Each line from the line containing "Tagasi tootenimekirja juurde" through the last line of the entries is to be reproduced exactly as it stands.

Data records
§ §
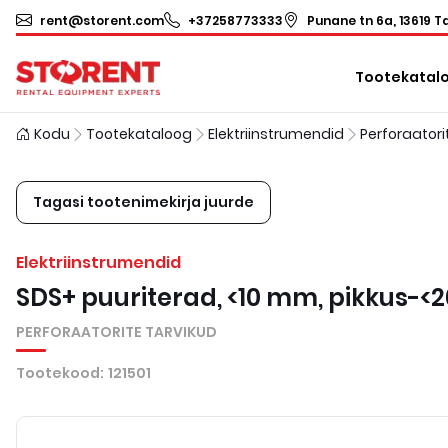
rent@storent.com
+37258773333
Punane tn 6a, 13619 Ta
Tootekatal
Kodu
Tootekataloog
Elektriinstrumendid
Tagasi tootenimekirja juurde
Elektriinstrumendid
SDS+ puuriterad, <10 mm, pikkus-
PERFORAATORITE TARVIKUD
Tootekood
:
121501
§ §
## Worked solution
Tagasi tootenimekirja juurde
Elektriinstrumendid
SDS+ puuriterad, <10 mm, pikkus-
PERFORAATORITE TARVIKUD
Tootekood
:
121501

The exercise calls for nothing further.